[[ Source text open ]]
On top of that, embracing our emotions is the most 2021/Gen Z quality ever. Mental health, periods, anger, pain, identity, a disgust with the world. Let it out! That’s what Twitter’s there for – which, by the way, is the new MySpace for us to post our deep/angry posts that tell the world who we are. We can choose songs to soundtrack our Instagram and TikTok posts now, like we attached songs to our MySpace profiles to send an unsubtle message that THIS is the song that encapsulates our uniqueness.
The spanner in the works, though, countering this otherwise watertight emo-revival theory, is that skinny jeans and side partings – both beloved by the emo - are officially over. Gen Z kindly passed on the memo recently. But now they’ve been banished from the mainstream surely that makes them ripe emo territory and means emos will be bringing them back any day now?
The real question is, do we want an ‘emo’ comeback? Billie Eilish makes it look cool and mysterious but I’m freaking out that we might have to start slapping on the heavy eyeliner and white powder soon. And if we’re allowed out of our bedrooms, why stay inside and slam doors? Being more open about our feelings is great. But if you’re freaking out about the rest don’t worry, because we’ve also been promised our Hot Girl Summer, which, I think we can all agree, sounds a lot more fun.
[[ Source text closed ]]
[[ Information supplied open ]]
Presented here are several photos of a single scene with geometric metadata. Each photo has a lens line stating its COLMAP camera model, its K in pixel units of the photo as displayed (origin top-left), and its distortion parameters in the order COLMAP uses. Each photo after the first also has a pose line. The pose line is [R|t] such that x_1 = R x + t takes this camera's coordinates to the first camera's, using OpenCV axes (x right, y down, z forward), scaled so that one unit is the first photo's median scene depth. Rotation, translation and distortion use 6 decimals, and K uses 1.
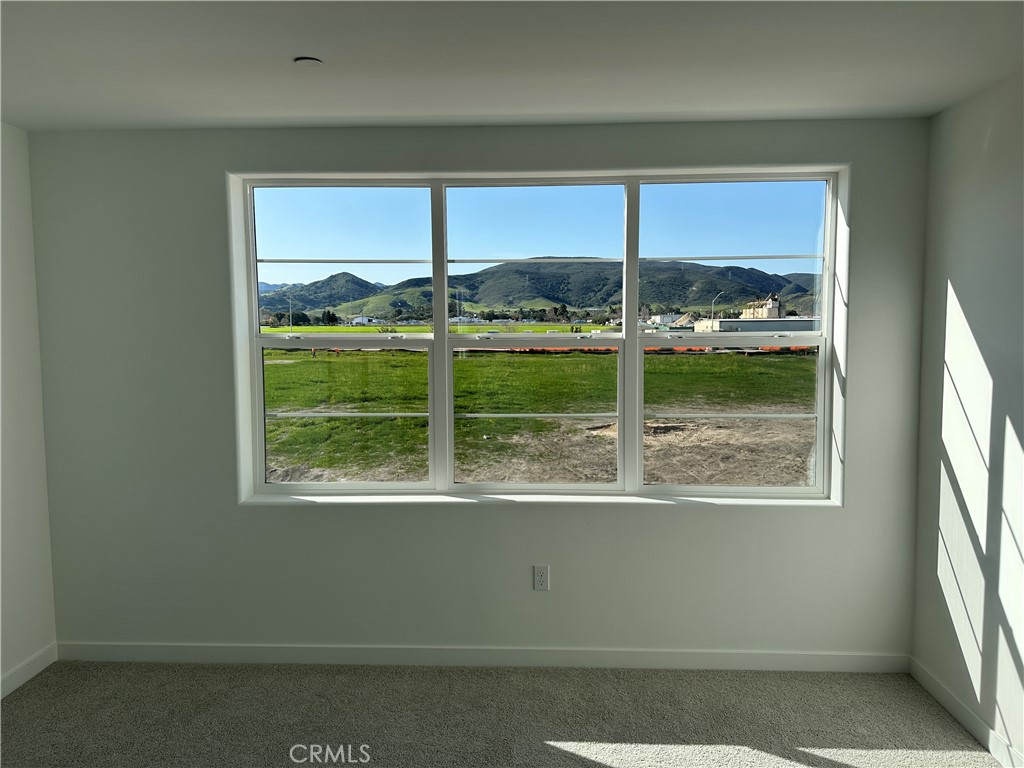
lens RADIAL K [[719.3, 0, 512.0], [0, 719.3, 384.0], [0, 0, 1]] dist [0.100420, -0.101242]
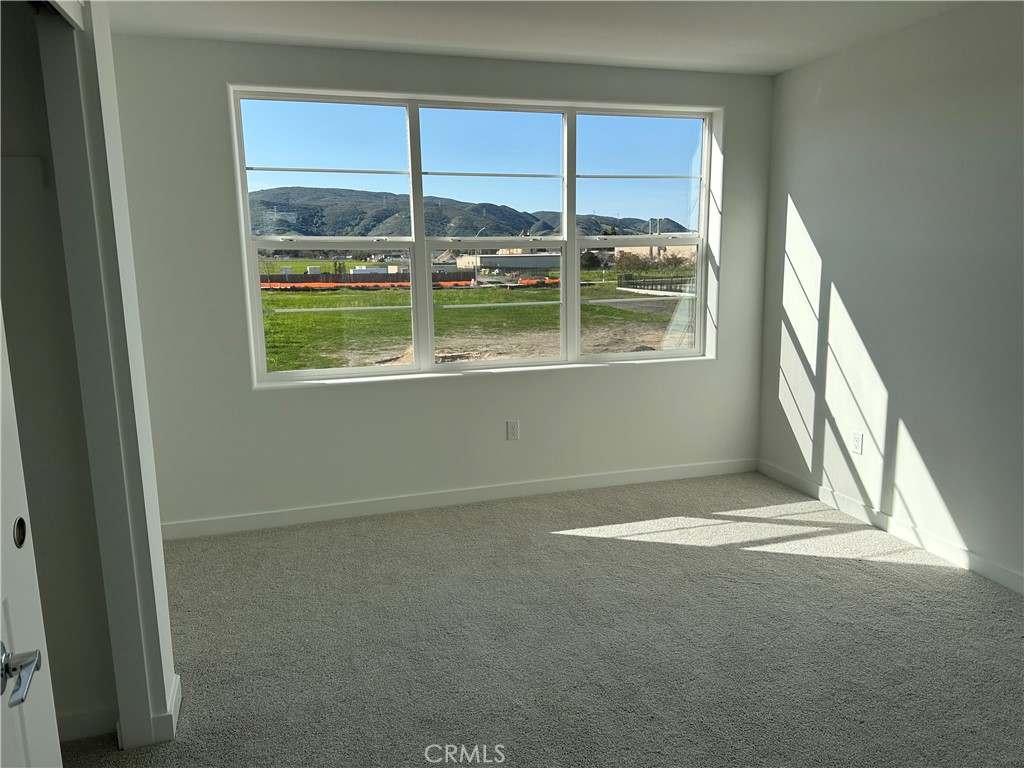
[[ Information supplied closed ]]
▶ **What you will do**
1 > According to the emo revival piece, which two things beloved by emos are officially over?
2 > Summarize the emo revival piece in two sentences.
3 > Return the passage of the emo revival piece from "The spanner in" to "lot more fun.", word for word.
Work from the emo revival piece alone, not from the data.

▶ **Solved tasks**
1 > Skinny jeans and side partings.

2 > The piece argues that Gen Z's habit of embracing emotions, venting on Twitter and attaching songs to social media posts suggests an emo revival, though skinny jeans and side partings, both beloved by emos, are now officially over. It asks whether an emo comeback is wanted, calling openness about feelings great but offering the promised Hot Girl Summer as the more fun prospect.

3 >
The spanner in the works, though, countering this otherwise watertight emo-revival theory, is that skinny jeans and side partings – both beloved by the emo - are officially over. Gen Z kindly passed on the memo recently. But now they’ve been banished from the mainstream surely that makes them ripe emo territory and means emos will be bringing them back any day now?
The real question is, do we want an ‘emo’ comeback? Billie Eilish makes it look cool and mysterious but I’m freaking out that we might have to start slapping on the heavy eyeliner and white powder soon. And if we’re allowed out of our bedrooms, why stay inside and slam doors? Being more open about our feelings is great. But if you’re freaking out about the rest don’t worry, because we’ve also been promised our Hot Girl Summer, which, I think we can all agree, sounds a lot more fun.